Newspapers, television, magazines. We are surrounded by the media in this modern day and age. The government has worked hard to improve standards of literacy in the country, and we can see this being put to good use all around us every day. After all, the influence of the media is enormous, and this makes it a profitable industry from which many people are able to benefit.
However, would it be as lucrative for an industry to advertise a product using, say, incorrect grammar? How likely would you be to even consider buying a product from a commercial advertising “Great price’s for eye-pods”? The sharper eyes in the land have been trained from a very young age to spot these errors, and even non-“sticklers” will be disinclined to buy this kind of product, simply because the authenticity is in high doubt.
By releasing 16-year-olds into the world with a handful of media studies and childcare GCSEs, and absolutely no linguistic skills so to speak of, what are we giving back to this country which has worked so hard to improve standards of living and the quality of the mediums we are subjected to on a daily basis? If we’re going to be forcibly press-ganged into watching endless advertisements for the same products over and over again when all we want is to catch up with the news on ITV, do we not have any right to at least be able to learn something from them? Or, if not even learn, at least not be subjected to incorrect grammar and spelling which would force our minds to conform to “regional dialects” which are entirely unnecessary. After all, “them young people these days ain’t got no clue about ed-you-cation” - which is precisely why the uneducated forty-somethings of Britain don’t have highly-paid careers in advertising.

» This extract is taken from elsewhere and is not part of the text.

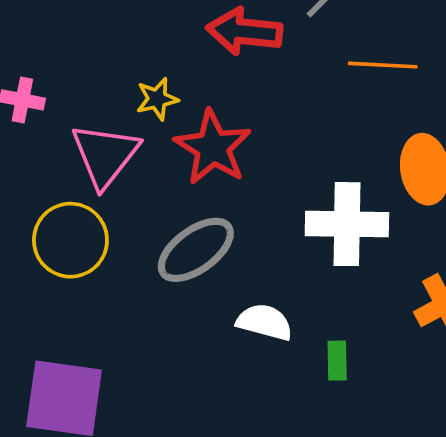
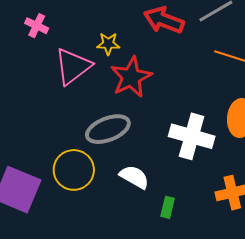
yellow circle: (70, 240) -> (74, 170), moved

So, by offering young people the chance to actually learn something worthwhile in schools, it will lead them down a road where they no longer aspire to become hairdressers. They will suddenly find that a whole new world has opened up to them; one where they will find windows of opportunity even in the council flats where their uneducated forty-something parents have brought them up. Grammar and spelling are such basic skills that even the worst schools should be able to rustle up a teacher or two who actually had a decent education in them.
Obviously, it would be ridiculous to introduce yet another GCSE which could be passed by a baby standing on its head, but clearly learning these skills, if only for half an hour a week, will help the “yoof of today” gain the mental dexterity to be able to actually get somewhere in life – and by “somewhere”, I don’t mean training to be a media studies teacher.